Je comprends les inquiétudes que suscite l'allongement de la durée de cotisation à 43 ans. On vous avait en effet promis lors de la campagne présidentielle, et même avant, de revenir sur l'allongement de la durée de cotisation décidé dans le cadre de la réforme Fillon et de rétablir la retraite à 60 ans pour tous les Français. Votre déception est donc compréhensible.
Ce projet de loi, car je me refuse à parler de réforme, est l'une des plus grandes supercheries du quinquennat de François Hollande. Il ne répond en aucun cas aux véritables enjeux. Alors que le COR et le rapport Moreau ont fait état d'un besoin de financement de 20 milliards d'euros en 2020, tous régimes confondus, le projet se concentre sur les 7,5 milliards dont a besoin le régime général. Il ne vise qu'à ouvrir de nouveaux droits, dont certains sont d'ailleurs justifiés : je pense aux femmes, aux polypensionnés, à la prévention et à la prise en compte de la pénibilité – même si pour ma part, je préfère parler de métiers physiques. Cela conduit à poser la question du financement. Sur ce point, j'estime comme vous que l'allongement de la durée de cotisation est une mesure hypocrite si elle ne s'accompagne pas d'un recul de l'âge du départ à la retraite : elle désavantage les jeunes générations, dont je fais partie, et entraînera inévitablement une baisse des pensions, puisque beaucoup partiront à la retraite sans pouvoir bénéficier d'une pension à taux plein.
Ce projet est aussi un choc fiscal déguisé. Les retraités, qui ont déjà été ponctionnés par le projet de loi de financement de la sécurité sociale (PLFSS) pour 2013, verront leur pouvoir d'achat diminuer ; les salariés et les entreprises, qui l'ont été pour financer le décret de 2012 sur le retour de la retraite à soixante ans – qui a un impact majeur sur les finances de la CNAV, puisque la réforme de 2010 permettait d'assurer, comme nous l'a précisé M. Rivière, un retour à l'équilibre des régimes de base – sont mis à contribution.
Nous ne vous avons pas entendus sur l'enjeu majeur que sont les pistes de financement, ni sur la réforme structurelle – qui ne permettra certes pas de régler le problème financier, mais au moins d'assurer plus d'équité entre les Français. Nous souhaitons voir s'accélérer la convergence entre régimes engagée en 2003 et la réforme des régimes spéciaux.

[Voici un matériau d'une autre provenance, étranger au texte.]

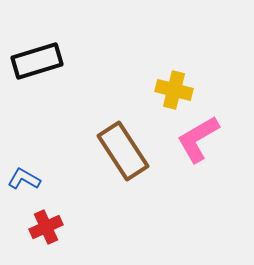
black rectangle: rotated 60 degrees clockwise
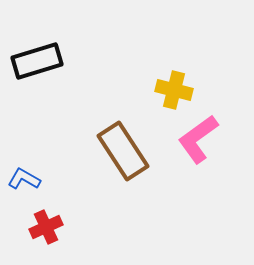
pink L-shape: rotated 6 degrees counterclockwise
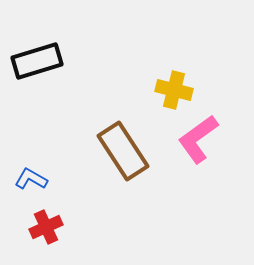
blue L-shape: moved 7 px right
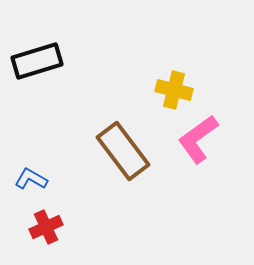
brown rectangle: rotated 4 degrees counterclockwise
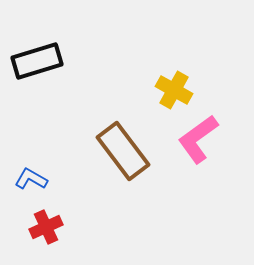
yellow cross: rotated 15 degrees clockwise
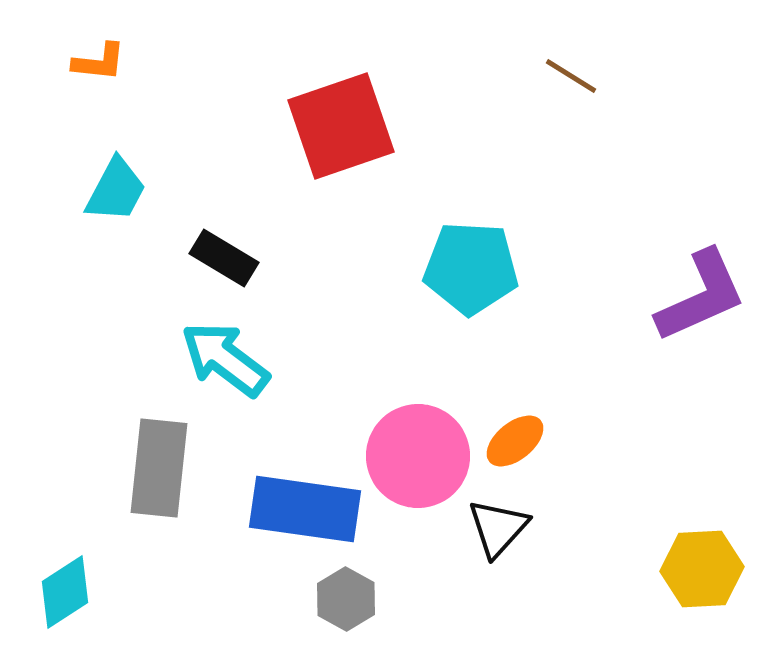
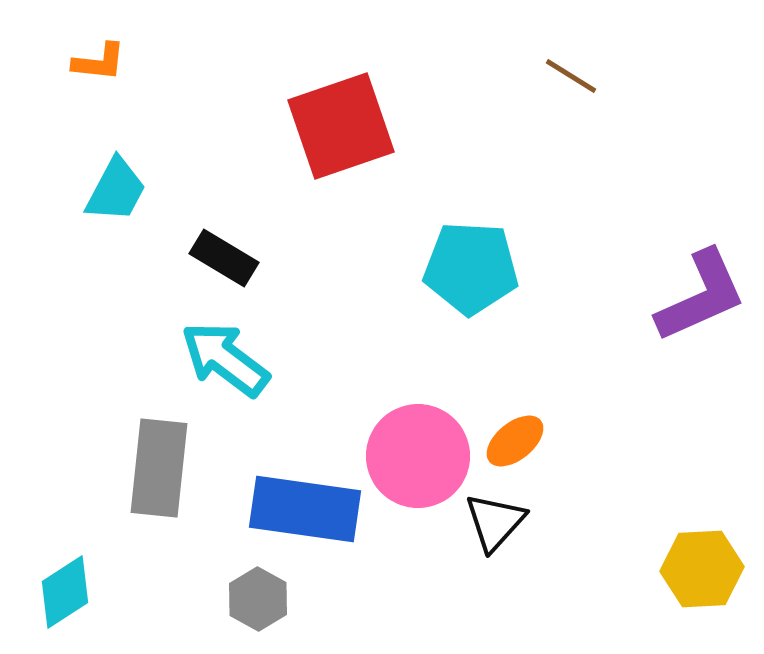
black triangle: moved 3 px left, 6 px up
gray hexagon: moved 88 px left
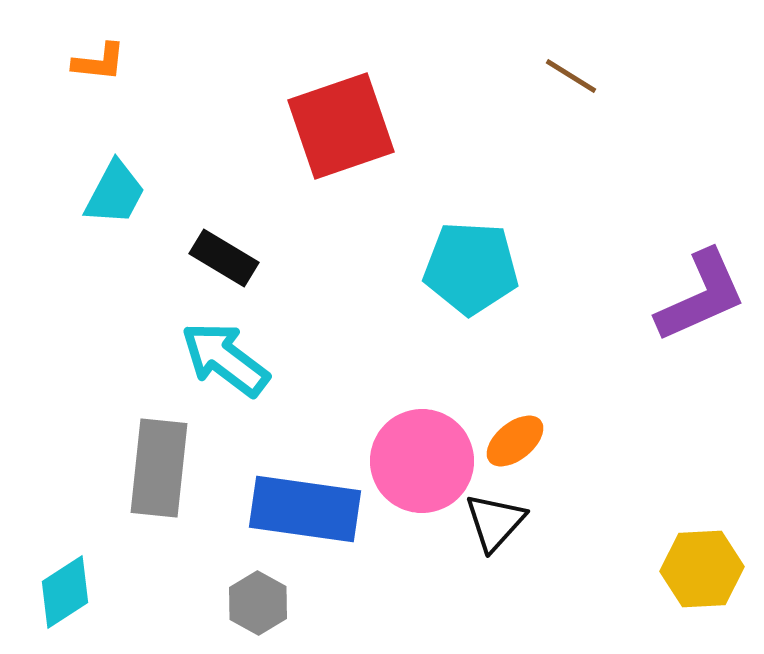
cyan trapezoid: moved 1 px left, 3 px down
pink circle: moved 4 px right, 5 px down
gray hexagon: moved 4 px down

J'en viens à la réforme systémique. Vous dénoncez le régime par points en vous référant à l'expérience suédoise, monsieur Aubin. Il semble cependant possible de mettre en place une réforme systémique et un régime par points à la française. Vous vous accommodez du reste très bien des régimes de retraite complémentaire par points de l'AGIRC et de l'ARRCO. Le projet ne traite pas de ces régimes, dont les besoins de financement pour les années à venir sont considérables.